Si jamais les coprésidents de la commission Bouchard-Taylor avaient l'intention de produire un rapport de "visionnaire" bourré de vastes plans, les audiences que la commission a tenues à Montréal devraient normalement les en dissuader.
Ils y auront appris, s'ils ne le savaient déjà, que sur le plancher des vaches, les choses marchent passablement bien, que les problèmes posés par le pluralisme ethnique et religieux sont relativement mineurs et fort bien circonscrits, et qu'il n'y avait aucune raison de s'inventer des drames.
En fait, une fois rendus dans la région montréalaise - la seule région où se posent les défis de l'immigration et du multiculturalisme - les commissaires auront peut-être compris que leur commission, cette pure création politique, n'était pas vraiment nécessaire.
L'un après l'autre, les grands organismes ancrés dans la réalité du multiculturalisme - commissions scolaires, hôpitaux, centres de services sociaux, etc. - sont venus expliquer comment ils géraient la diversité. Ils la gèrent très bien, merci, et toujours - détail capital - au cas par cas, dans une optique pragmatique.
Comme le disait Lise Denis, la présidente de l'Association des établissements de santé et de services sociaux, "chaque patient est unique". On essaie de répondre aux demandes d'accommodement quand c'est possible, tout dépendant de la condition du patient, des risques, des coûts et des effets sur les autres clientèles et les employés. C'est une question de bon sens, de sensibilité, de compassion.
Mme Denis s'insurge contre l'idée d'imposer un cadre de référence global, une solution "mur à mur". Laissons travailler en paix ceux qui ont accumulé au fil des années une précieuse expérience dans la gestion du multiculturalisme...
Son de cloche analogue du côté de la Commission scolaire de Montréal, où les deux tiers des 894 demandes d'accommodements ont été agréées tranquillement, sans fanfare ni scandale.

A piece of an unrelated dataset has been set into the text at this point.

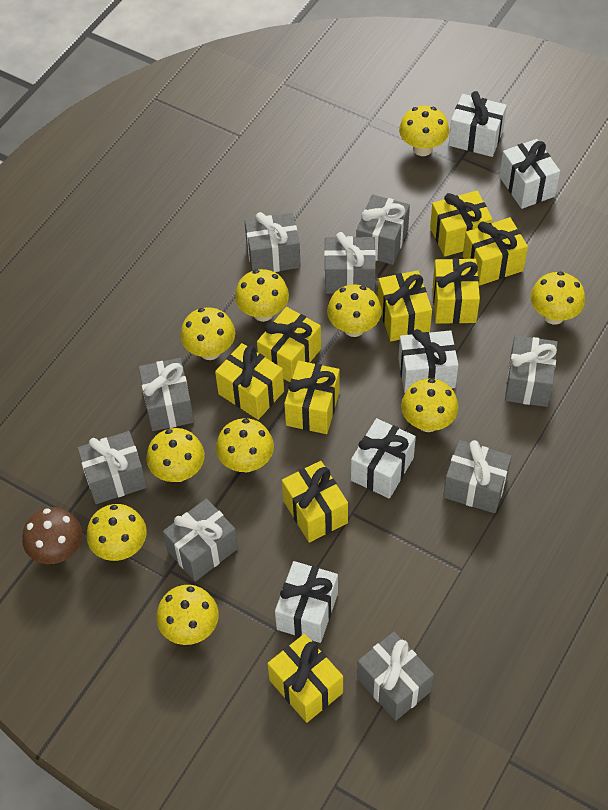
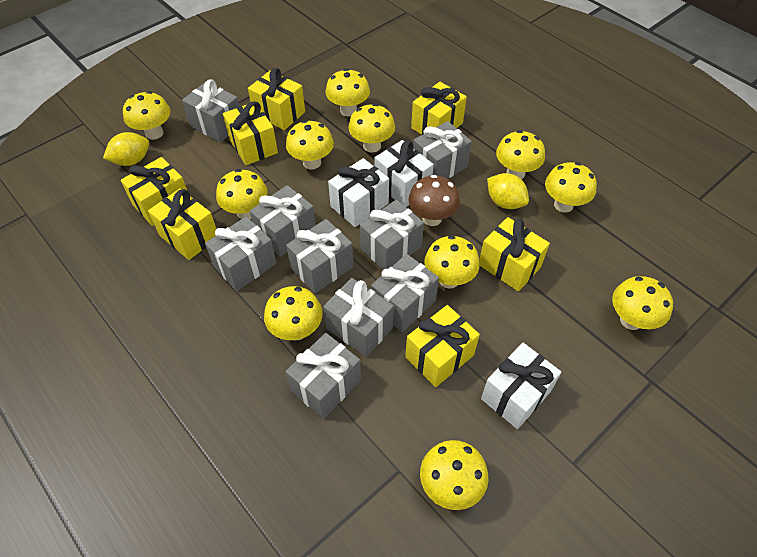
white gift: [275,561,338,643] [351,418,416,499] [398,329,458,393] [449,91,507,157] [499,139,560,209] = 5 -> [328,158,389,227] [374,140,434,207] [481,343,561,429] = 3
yellow gift: [215,343,284,420] [257,307,321,382] [267,634,343,723] [282,461,348,542] [284,361,340,434] [378,270,432,341] [430,191,493,257] [433,258,480,324] [463,217,528,285] = 9 -> [121,157,187,226] [148,188,216,260] [223,101,278,165] [248,68,305,130] [405,305,480,387] [411,82,467,135] [479,217,550,291] = 7
yellow lemon: none = 0 -> [103,132,149,166] [487,173,529,209] = 2
yellow mushroom: [86,504,147,561] [147,428,205,482] [156,585,219,645] [180,307,235,360] [216,418,274,473] [235,269,289,322] [327,284,382,337] [399,106,449,156] [401,378,459,432] [530,271,585,325] = 10 -> [123,91,170,140] [216,169,268,219] [264,286,323,340] [286,120,334,169] [325,69,370,117] [348,104,395,153] [420,440,488,510] [424,235,480,289] [496,130,545,179] [545,162,597,212] [612,276,673,330] = 11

Détail piquant, le plus grand groupe de "demandeurs" (163 parents) étaient... les Témoins de Jéhovah, une secte chrétienne entièrement composée de Québécois de vieille souche! Et que demandaient ces Témoins de Jéhovah? Que leurs enfants soient exemptés des célébrations de la fête païenne de l'Halloween! Nous voici bien loin des scénarios apocalyptiques fabriqués à Hérouxville!
La CSDM n'attend rien de l'État, sauf sur trois points: elle voudrait des lois pour interdire les voiles couvrant entièrement le visage et empêchant l'identification des personnes, de même que l'établissement de locaux de prière dans les écoles publiques. La CSDM voudrait aussi que le gouvernement légifère pour régler le problème des congés religieux en égalisant le temps de travail pour tous.
Légiférer contre les niqab et les burqas qui sont pratiquement inexistants ici? Mon Dieu, si ça nous amuse... Interdire l'octroi de locaux de prière? Pourquoi pas? Mais pourquoi par une loi? Les gestionnaires locaux ne sont-ils pas assez adultes pour refuser cet accommodement? (Un local de prière accessible à toutes les religions ne dérangerait pas grand monde; le problème, c'est que lorsqu'il y en a un, les musulmans fondamentalistes le réclament pour eux seuls et veulent en interdire l'entrée aux autres. Dans ce cas, les directeurs d'école n'ont qu'à se tenir debout et à dire non.)
Enfin, on voit mal ce qui empêche les gestionnaires locaux d'égaliser le temps de travail de leurs employés, comme cela se fait du reste dans les hôpitaux, où, grosso modo, ceux qui prennent des congés supplémentaires pour les fêtes juives ou le ramadan doivent ensuite "remettre" ces heures-là à l'institution.
La tentation sera forte, chez les coprésidents, de redessiner la carte culturelle du Québec, histoire de laisser leur marque personnelle. C'est d'ailleurs pourquoi il aurait été préférable que cette commission soit présidée par des gens qui ont une connaissance pratique du terrain plutôt que par des intellectuels de haute voltige.
M. Bouchard, au début des audiences, semblait intéressé par l'idée d'un "Office du vivre-ensemble" (sic). Une autre structure bureaucratique, alors qu'on a déjà une flopée de ministères, deux chartes des droits, une commission et un tribunal des droits, et d'innombrables conseils consultatifs?
Après avoir passé tant de temps en tournée, et avoir injecté tant de fonds publics dans cette grosse machine qu'est devenue la commission, les coprésidents voudront-ils faire acte d'humilité et s'abstenir de jouer dans une réalité qui dans l'ensemble n'a rien de très problématique?
Rien n'est moins sûr, mais c'est ce qu'il faut souhaiter. Le pragmatisme, ici, est mille fois préférable aux grands projets de visionnaires férus de solutions globales.